Article 6 of the GATS mandates negotiations to develop any necessary disciplines on domestic regulation. The following types of domestic regulations are mentioned: transparency provisions; licensing requirements and procedures; qualification requirements and procedures; and technical standards. It is commonly understood among delegations that the outcome of the negotiations will not affect the right to regulate but ensure that regulations are not unnecessarily trade-restrictive.

GATS does not require any service to be deregulated. Commitments to liberalize do not affect governments’ right to set levels of quality, safety or price, or to introduce new regulations to pursue any other policy objective. Governments retain the right to set qualification requirements (e.g. for doctors or lawyers), and to set standards to ensure consumer health and safety. The GATS says that governments should regulate services reasonably, objectively, impartially, and in a transparent manner.

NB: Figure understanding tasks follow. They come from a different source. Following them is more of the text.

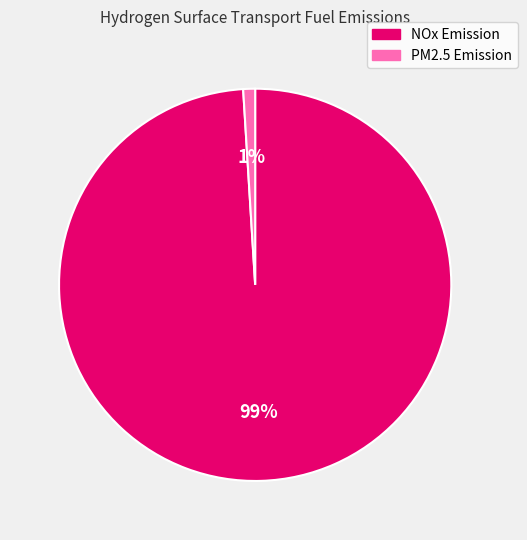

Which category has the biggest portion of the pie?

NOx Emission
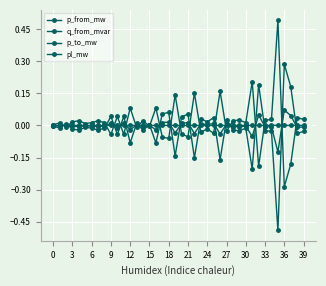

Reading left to right, transcribe all the data shown in this chart.

p_from_mw: -0.0	-0.0	0.0	-0.0	-0.0	-0.0	-0.0	-0.0	-0.0	0.0	-0.0	0.0	-0.1	0.0	-0.0	0.0	-0.1	0.1	0.1	-0.1	0.0	0.1	-0.2	0.0	0.0	0.0	-0.2	0.0	-0.0	-0.0	-0.0	-0.2	0.2	-0.0	-0.0	-0.5	0.3	0.2	-0.0	-0.0
q_from_mvar: -0.0	-0.0	0.0	-0.0	-0.0	-0.0	-0.0	-0.0	-0.0	0.0	-0.0	0.0	-0.0	0.0	-0.0	0.0	-0.0	0.0	0.0	-0.0	0.0	0.0	-0.0	0.0	0.0	0.0	-0.0	0.0	-0.0	-0.0	-0.0	-0.1	0.0	-0.0	-0.0	-0.1	0.1	0.0	-0.0	-0.0
p_to_mw: 0.0	0.0	-0.0	0.0	0.0	0.0	0.0	0.0	0.0	-0.0	0.0	-0.0	0.1	-0.0	0.0	-0.0	0.1	-0.1	-0.1	0.1	-0.0	-0.1	0.2	-0.0	-0.0	-0.0	0.2	-0.0	0.0	0.0	0.0	0.2	-0.2	0.0	0.0	0.5	-0.3	-0.2	0.0	0.0
pl_mw: 0.0	0.0	0.0	0.0	0.0	0.0	0.0	0.0	0.0	0.0	0.0	0.0	0.0	0.0	0.0	0.0	0.0	0.0	0.0	0.0	0.0	0.0	0.0	0.0	0.0	0.0	0.0	0.0	0.0	0.0	0.0	0.0	0.0	0.0	0.0	0.0	0.0	0.0	0.0	0.0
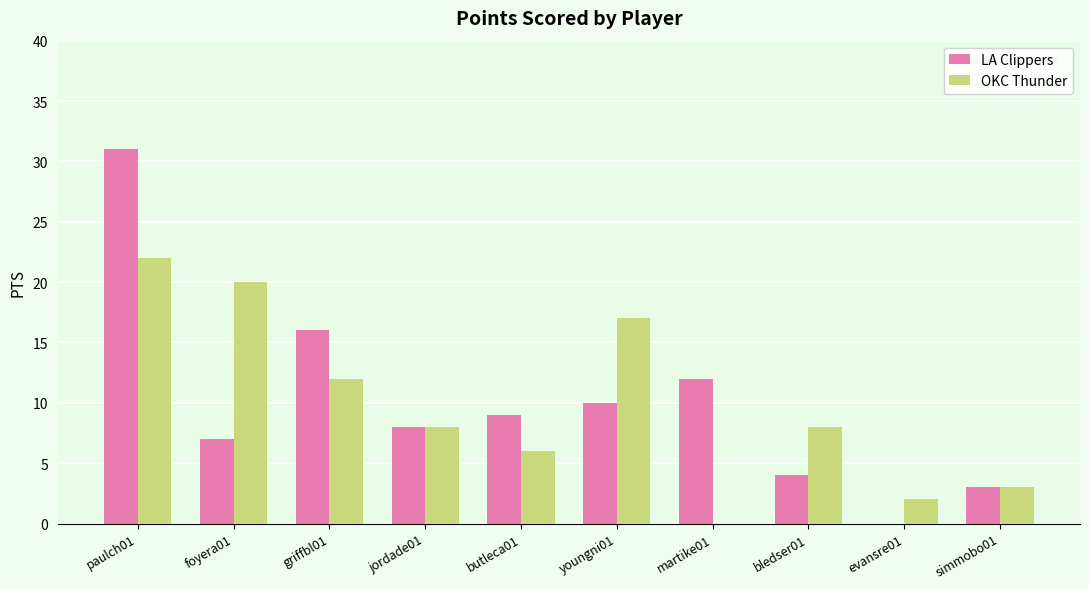

What is the sum of all LA Clippers values?

100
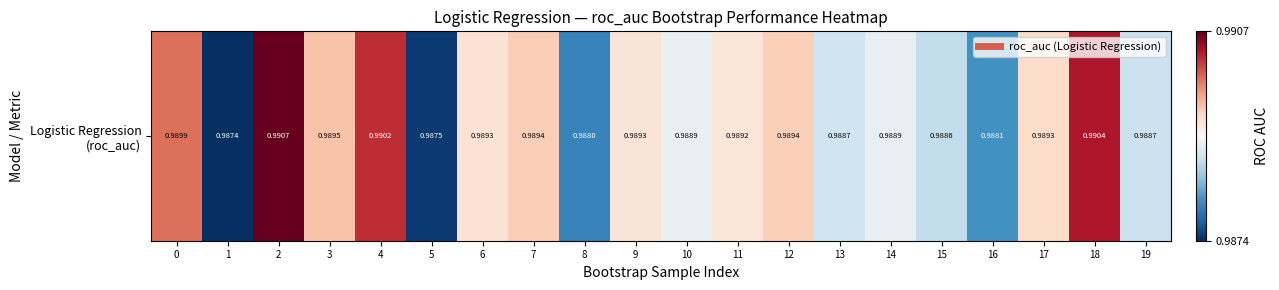

The chart shows a value of 1.0 at 16. True or false?

True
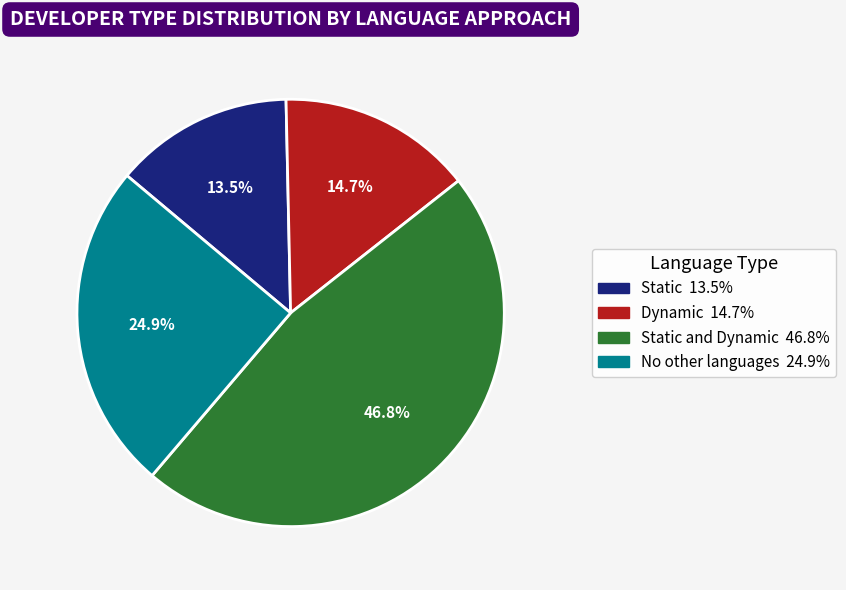

Is there any slice that represents more than half of the pie?

No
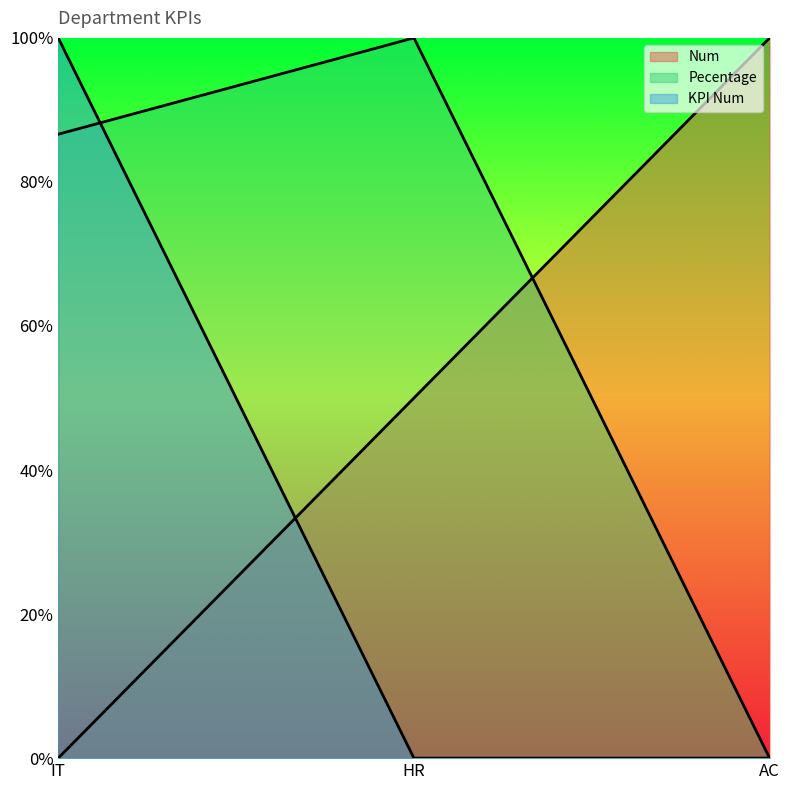

Which series has the largest range (max minus min)?

Num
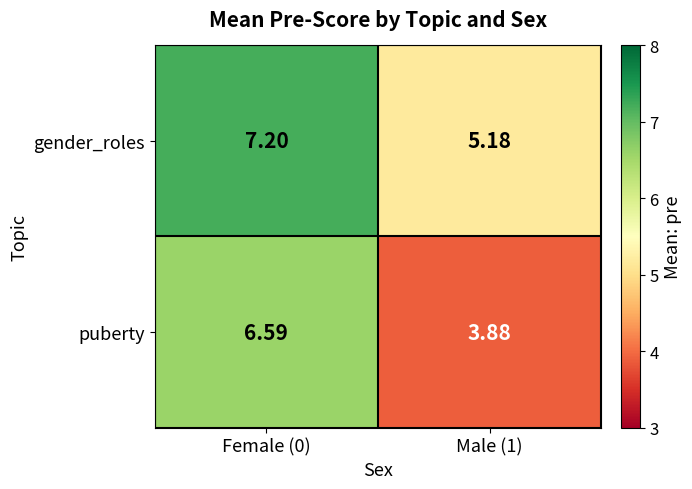

Which series changed the most between Female (0) and Male (1)?

puberty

Several delegations emphasized that disciplines in domestic regulation should facilitate mode 4 commitments, ensuring that technical standards and licensing procedures were not unnecessarily burdensome, and establishing effective mechanisms to recognize foreign qualifications.

On emergency safeguard measures, subsidies and government procurement, no tangible progress has been achieved to date. Several delegations continue to stress the importance of an emergency safeguard mechanism, while others maintain their longstanding concerns revolving around, inter alia, such a mechanism.